Your assignment:
Answer these questions from the race account.
(a) How deep was the water on some portions of the trail?
(b) How much extra time does the climb at Mile 6 add?
(c) What time was posted at the Tom King Half Marathon?

═════ Study text

The course was kissed by nature, especially so on that morning. Hard rains overnight had downed the trail along the last 1.3 miles. Flowing runoff and stretches of standing water covered portions, sometimes two or three inches deep. I splashed through like a kid in a puddle. My shoes grew leaden, taking on all the water they could hold.
Nature carved a pretty rough course to begin with. Miles 2-5 snake across steep rollers clinging to the rim of the gorges carved by Piney Creek and Cane Creek. Mile 6 spans a steady one-mile-long climb that adds 40 extra seconds. Then you enter a twisting trail that winds through the woods.
So the course is hard, and I ran a pretty good race. But that’s not the miracle.
I was just putting in time that morning. The race meant nothing. It came at the end of a week of high-mileage marathon training. I knew the race wouldn’t change my grand prix points total, since only the best eight races are counted and I’d already won eight: I’d already clinched the Senior Division and couldn’t be upset. Going in, I was four pounds too heavy. I didn’t need anything, didn’t expect much, didn’t care much.
The miracle fully emerged later when I examined the race details embedded in my split times. At the 3-mile mark came a PR. I was six seconds ahead of my pace in a 5K I’d run just the previous Saturday, where I had set a single-age state record of 19:45. At four miles came another PR, 38 seconds better than my last four-mile race, also a state record. At five miles another PR, an eight-second improvement over a record I’d recently set. That trend continued. At the 10K point—interpolating—I was nearly a minute ahead of my 10K PR.
Finally, when I splashed to the finish line I was six seconds ahead of my last 15K, a state record I’d set on the supremely flat Shelby Bottom Boogie course in Nashville. Since the Fall Creek course was certified, I would eventually get official credit, thus breaking my own 15K record.
All those PRs mentioned refer to official state records for a certain 63-year old male runner: me. Dismissing, now, all the annoying—but necessary—numbers, in their aggregate the miracle emerges:
I outran five state records in one race. And those five records were mine to begin with.
I had set each one within the last seven months, running the best I could at that time. In one pyrotechnic blast I shattered them all.
How could such a run happen? You don’t run a 5K pace in a 15K race. It violates a principle of running that racers know down to their toes—the longer the race, the slower the pace.
If gravity suddenly reverses, the furniture falls against the ceiling, the house rips out its foundation and tumbles into infinite space—a startling violation of our expectations. Of course, a principle of running doesn’t hold the same gravitas as a law of nature.
Still...the run astonishes. I can’t explain it, and I didn’t expect it. Was it the shredded wheat I had for breakfast? The coffee?—maybe I need more next time. I don’t know....
Was the race a breakthrough or just a fluke? What did it portend for the Tom King Half Marathon coming up the very next Saturday? For the races following that? Had I used up all my luck in one explosive blast, I wondered?
There was this I did know about the miracle 15K. It wasn’t hard. I blew around the course, silently singing Liz Johnson’s “Blue Prelude,” without myself being the least bit blue. At the 1-mile mark I saw my split, 6:13, and I thought: I got the juice! Set the throttle, hang on.
It was about that easy. And after it was over, I wasn’t tired. My marathon training demanded a 20-mile total that day. To get that mileage I ran around the course again.
The second time I looked at the scenery.
March rolled on, as it always does, as the year always does. I duly ran the Tom King Half Marathon I’d worried about and posted a time of 1:29:21, which was also a state record. And I celebrated the birthday I couldn’t evade. By the end of the year, I’d run 24 races and officially set 12 single-age state records, three times officially breaking my own record.
If my saying that is immodest, forgive me. I felt like it ought to be mentioned.

══════════
═════ Data under study

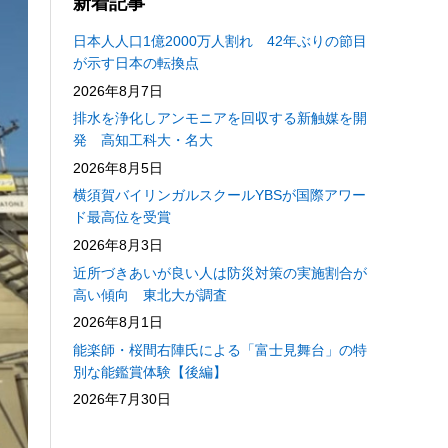
新着記事
日本人人口1億2000万人割れ 42年ぶりの節目
が示す日本の転換点
2026年8月7日
排水を浄化しアンモニアを回収する新触媒を開
発 高知工科大・名大
2026年8月5日
横須賀バイリンガルスクールYBSが国際アワー
ド最高位を受賞
2026年8月3日
近所づきあいが良い人は防災対策の実施割合が
高い傾向 東北大が調査
2026年8月1日
能楽師・桜間右陣氏による「富士見舞台」の特
別な能鑑賞体験【後編】
2026年7月30日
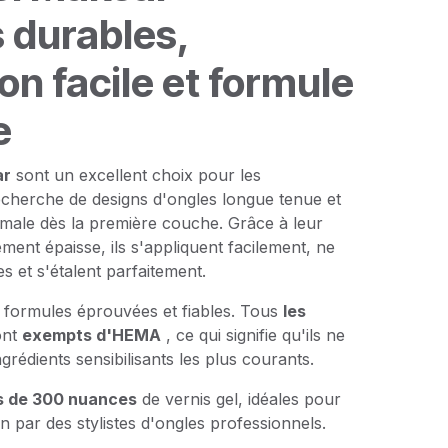
 durables,
on facile et formule
e
ar
sont un excellent choix pour les
echerche de designs d'ongles longue tenue et
male dès la première couche. Grâce à leur
nt épaisse, ils s'appliquent facilement, ne
es et s'étalent parfaitement.
s formules éprouvées et fiables. Tous
les
ont
exempts d'HEMA
, ce qui signifie qu'ils ne
grédients sensibilisants les plus courants.
s de 300 nuances
de vernis gel, idéales pour
on par des stylistes d'ongles professionnels.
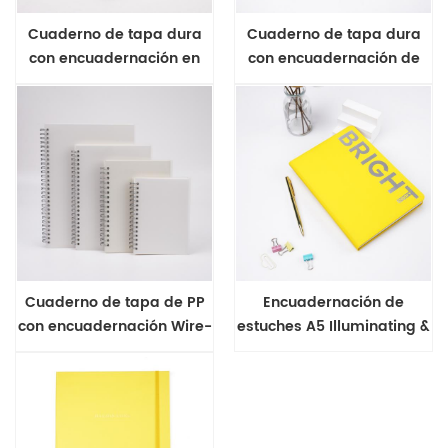
Cuaderno de tapa dura
Cuaderno de tapa dura
con encuadernación en
con encuadernación de
espiral de Halloween A5
alambre-o A5 de Art
Painting Range
Cuaderno de tapa de PP
Encuadernación de
con encuadernación Wire-
estuches A5 Illuminating &
o
Ultimate Grey Series
Notebook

══════════

Response:
(a) Two or three inches deep.
(b) 40 extra seconds.
(c) 1:29:21.